5 – Substituição de servidores capacitados – O documento da Climate Policy Initiative lembra ainda que servidores qualificados que ocupavam cargos estratégicos foram exonerados e substituídos por pessoas sem experiência em gestão ambiental e qualificação técnica necessária, o que põe em xeque a capacidade e vontade do atual governo tornar o procedimento administrativo mais eficaz para apurar as infrações ambientais.
Segundo Cristina Lemes Lopes, analista sênior do CPI/PUC-Rio e uma das autoras do estudo, os números falam por si. O desmatamento na Amazônia em 2020 foi 47% maior do que a taxa registrada em 2018, enquanto a quantidade de autuações por infrações ambientais caiu pela metade em 2020, também na comparação com 2018.

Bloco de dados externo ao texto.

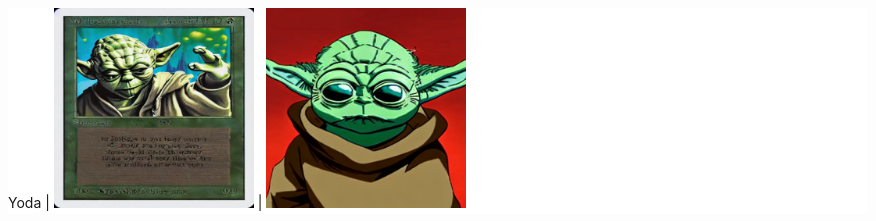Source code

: Yoda | <img src="./examples/magic/Yoda.png" alt="" width="200"/> | <img src="./examples/onepiece/Yoda.png" alt="" width="200"/>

“Como o comando e controle é fundamental na política de combate ao desmatamento na Amazônia, no momento que esse procedimento se torna mais complexo, mais frágil e mais sujeito ao controle político, há um impacto muito grande na agenda de controle do desmatamento. É como se estivesse passando uma mensagem negativa de apoio aos ilícitos ambientais: se não tenho esse sistema de repressão funcionando, não preciso me preocupar em ser repreendido, portanto, estou livre para desmatar”, avalia.